=== 给定任务 1 ===
逐字打印下方关于屠楠的摘录中以含有“2020年6月,他接到了王红”的词句开头、以“交流很多他对上海的整体感受。”结尾的部分。

=== 页面摘录 ===
..........
屠楠算是半个上海人,父亲是上海人,他儿时的每个寒暑假都会来上海奶奶家度过,大学毕业后,在上海工作,前些年开始在上海大学电影学院担任影视美术系的老师。与这座城市若即若离的关系,让他对讲述上海的故事天然感兴趣,却没有想到,有一天自己会成为《繁花》的美术总监。
2020年6月,他接到了王红卫老师的电话,说王家卫导演想跟他见一面。“第一次见面在北京,导演没戴墨镜,还挺陌生的,觉得:他身形好高大啊。”王家卫问了屠楠不少对上海的看法。“现在想来,导演当时选择我的原因之一,可能就是我虽有上海基因,却既非在上海土生土长,又不是完全不了解上海,这中间有个既远又近的尺度,可能刚刚好。”
第一次去王家卫导演在上海的办公室,着实震惊,“像个小型图书馆,四个大书架,正反两面全部是各种资料,从1970年代到1990年代,和上海相关的资料。这些可不是什么从外面随便买的画册,都是团队在前期搜集整理的,各种各样关于上海的田野调查。”屠楠也很兴奋,在一开始,他会跟王家卫导演交流很多他对上海的整体感受。
《繁花》剧照,外滩27号
“因为上海历史的复杂,第一,很多空间形成了中西合璧的样貌;第二,很多空间非常拥挤。比如石库门,从独门独户,到后来变成七八户人家一起住在里面,一代接一代的人,生活空间被无数次分割,到后来针都插不进,塞得满满当当那种状态。第三,很多空间的用途复杂多样,比如一些历史建筑,一开始是洋行,后来变成政府机关,再后来变成宿舍,随着时代变化,它们有大量的使用方式的叠加。”屠楠认为,历史的样貌被刻在这些空间里,“当时最吸引我的是这些。”
..........
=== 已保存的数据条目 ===
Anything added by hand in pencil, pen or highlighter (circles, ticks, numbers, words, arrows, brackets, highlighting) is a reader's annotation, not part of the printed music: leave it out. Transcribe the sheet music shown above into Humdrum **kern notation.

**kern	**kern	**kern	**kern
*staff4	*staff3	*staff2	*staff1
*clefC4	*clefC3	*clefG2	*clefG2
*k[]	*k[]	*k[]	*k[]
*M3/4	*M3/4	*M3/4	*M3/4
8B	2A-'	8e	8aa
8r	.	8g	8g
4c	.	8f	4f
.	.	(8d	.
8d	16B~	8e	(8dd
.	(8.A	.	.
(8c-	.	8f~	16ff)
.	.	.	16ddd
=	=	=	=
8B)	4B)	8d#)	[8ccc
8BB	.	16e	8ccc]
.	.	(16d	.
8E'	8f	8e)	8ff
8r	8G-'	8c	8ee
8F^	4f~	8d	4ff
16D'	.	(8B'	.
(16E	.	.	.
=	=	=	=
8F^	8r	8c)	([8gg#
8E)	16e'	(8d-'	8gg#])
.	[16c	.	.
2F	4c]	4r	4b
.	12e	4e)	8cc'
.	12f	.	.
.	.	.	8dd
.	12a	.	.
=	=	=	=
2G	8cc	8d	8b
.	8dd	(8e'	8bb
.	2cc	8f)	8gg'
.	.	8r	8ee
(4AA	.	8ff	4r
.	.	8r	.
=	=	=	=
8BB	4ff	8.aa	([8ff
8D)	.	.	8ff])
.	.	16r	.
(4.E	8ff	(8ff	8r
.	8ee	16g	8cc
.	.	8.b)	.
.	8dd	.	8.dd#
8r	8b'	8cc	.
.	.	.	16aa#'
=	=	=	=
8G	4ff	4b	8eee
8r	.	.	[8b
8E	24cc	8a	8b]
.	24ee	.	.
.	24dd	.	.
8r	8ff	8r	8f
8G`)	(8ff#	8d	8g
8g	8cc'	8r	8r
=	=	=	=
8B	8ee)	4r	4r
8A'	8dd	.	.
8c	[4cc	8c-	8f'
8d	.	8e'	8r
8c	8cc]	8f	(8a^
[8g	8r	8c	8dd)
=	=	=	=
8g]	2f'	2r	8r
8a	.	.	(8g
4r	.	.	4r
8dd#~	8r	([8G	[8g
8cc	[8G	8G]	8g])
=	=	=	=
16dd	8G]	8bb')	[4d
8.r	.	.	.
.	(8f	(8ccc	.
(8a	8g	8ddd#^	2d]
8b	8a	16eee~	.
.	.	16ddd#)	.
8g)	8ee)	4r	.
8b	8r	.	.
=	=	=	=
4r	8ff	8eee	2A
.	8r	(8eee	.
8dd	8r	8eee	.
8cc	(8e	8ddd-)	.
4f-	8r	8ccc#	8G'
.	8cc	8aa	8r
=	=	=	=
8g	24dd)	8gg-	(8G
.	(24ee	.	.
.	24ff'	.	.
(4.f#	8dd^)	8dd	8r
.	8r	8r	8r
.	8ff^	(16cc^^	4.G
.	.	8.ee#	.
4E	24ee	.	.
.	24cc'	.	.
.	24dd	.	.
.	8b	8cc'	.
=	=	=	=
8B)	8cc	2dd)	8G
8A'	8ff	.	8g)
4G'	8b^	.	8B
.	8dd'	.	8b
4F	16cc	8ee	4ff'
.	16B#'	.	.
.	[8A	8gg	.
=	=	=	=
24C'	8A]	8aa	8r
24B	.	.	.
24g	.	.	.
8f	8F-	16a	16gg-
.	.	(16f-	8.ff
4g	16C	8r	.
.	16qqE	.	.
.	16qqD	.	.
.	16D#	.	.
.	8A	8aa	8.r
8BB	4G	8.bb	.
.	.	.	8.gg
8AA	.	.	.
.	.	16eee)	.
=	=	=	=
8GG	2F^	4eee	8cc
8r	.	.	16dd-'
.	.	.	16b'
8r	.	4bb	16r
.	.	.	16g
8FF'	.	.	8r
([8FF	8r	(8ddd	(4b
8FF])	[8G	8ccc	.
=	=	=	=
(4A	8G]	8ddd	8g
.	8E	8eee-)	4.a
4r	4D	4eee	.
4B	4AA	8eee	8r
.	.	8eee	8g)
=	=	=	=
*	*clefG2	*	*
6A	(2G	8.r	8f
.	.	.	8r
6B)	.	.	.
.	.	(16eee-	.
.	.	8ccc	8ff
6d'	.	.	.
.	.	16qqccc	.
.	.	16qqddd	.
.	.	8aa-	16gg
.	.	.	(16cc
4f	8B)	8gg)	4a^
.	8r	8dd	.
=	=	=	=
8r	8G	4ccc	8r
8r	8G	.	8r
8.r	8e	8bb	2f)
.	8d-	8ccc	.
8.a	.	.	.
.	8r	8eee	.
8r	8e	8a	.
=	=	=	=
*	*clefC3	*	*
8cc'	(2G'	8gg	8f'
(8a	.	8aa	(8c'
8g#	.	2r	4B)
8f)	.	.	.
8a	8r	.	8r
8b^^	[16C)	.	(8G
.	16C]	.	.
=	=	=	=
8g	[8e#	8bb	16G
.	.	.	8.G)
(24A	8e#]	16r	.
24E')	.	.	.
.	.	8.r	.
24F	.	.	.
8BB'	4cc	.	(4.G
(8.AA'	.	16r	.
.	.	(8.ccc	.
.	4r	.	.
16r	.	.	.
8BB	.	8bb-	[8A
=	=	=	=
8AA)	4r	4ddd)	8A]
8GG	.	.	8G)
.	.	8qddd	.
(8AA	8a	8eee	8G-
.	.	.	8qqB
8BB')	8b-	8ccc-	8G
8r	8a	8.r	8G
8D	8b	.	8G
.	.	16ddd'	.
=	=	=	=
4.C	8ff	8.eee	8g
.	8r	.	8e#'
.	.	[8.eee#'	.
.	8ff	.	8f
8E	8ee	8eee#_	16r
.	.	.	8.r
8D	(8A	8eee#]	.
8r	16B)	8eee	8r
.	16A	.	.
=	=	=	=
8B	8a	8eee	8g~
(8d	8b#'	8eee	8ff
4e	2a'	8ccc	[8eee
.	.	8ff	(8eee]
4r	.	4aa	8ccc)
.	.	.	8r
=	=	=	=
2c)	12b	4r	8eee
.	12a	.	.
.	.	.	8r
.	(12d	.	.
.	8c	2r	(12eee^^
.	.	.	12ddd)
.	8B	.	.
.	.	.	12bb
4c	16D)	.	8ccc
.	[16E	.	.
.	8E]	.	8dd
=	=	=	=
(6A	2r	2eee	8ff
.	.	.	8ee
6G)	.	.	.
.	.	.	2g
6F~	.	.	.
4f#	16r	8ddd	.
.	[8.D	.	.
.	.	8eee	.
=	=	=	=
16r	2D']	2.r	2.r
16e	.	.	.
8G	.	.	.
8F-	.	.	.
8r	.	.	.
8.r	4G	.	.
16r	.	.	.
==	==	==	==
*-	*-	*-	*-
..........
=== 给定任务 2 ===
返回上方条目中所有含有字符串“kern”的行，大小写须一致。

=== 练习结果 1 ===
2020年6月,他接到了王红卫老师的电话,说王家卫导演想跟他见一面。“第一次见面在北京,导演没戴墨镜,还挺陌生的,觉得:他身形好高大啊。”王家卫问了屠楠不少对上海的看法。“现在想来,导演当时选择我的原因之一,可能就是我虽有上海基因,却既非在上海土生土长,又不是完全不了解上海,这中间有个既远又近的尺度,可能刚刚好。”
第一次去王家卫导演在上海的办公室,着实震惊,“像个小型图书馆,四个大书架,正反两面全部是各种资料,从1970年代到1990年代,和上海相关的资料。这些可不是什么从外面随便买的画册,都是团队在前期搜集整理的,各种各样关于上海的田野调查。”屠楠也很兴奋,在一开始,他会跟王家卫导演交流很多他对上海的整体感受。

=== 练习结果 2 ===
Anything added by hand in pencil, pen or highlighter (circles, ticks, numbers, words, arrows, brackets, highlighting) is a reader's annotation, not part of the printed music: leave it out. Transcribe the sheet music shown above into Humdrum **kern notation.
**kern	**kern	**kern	**kern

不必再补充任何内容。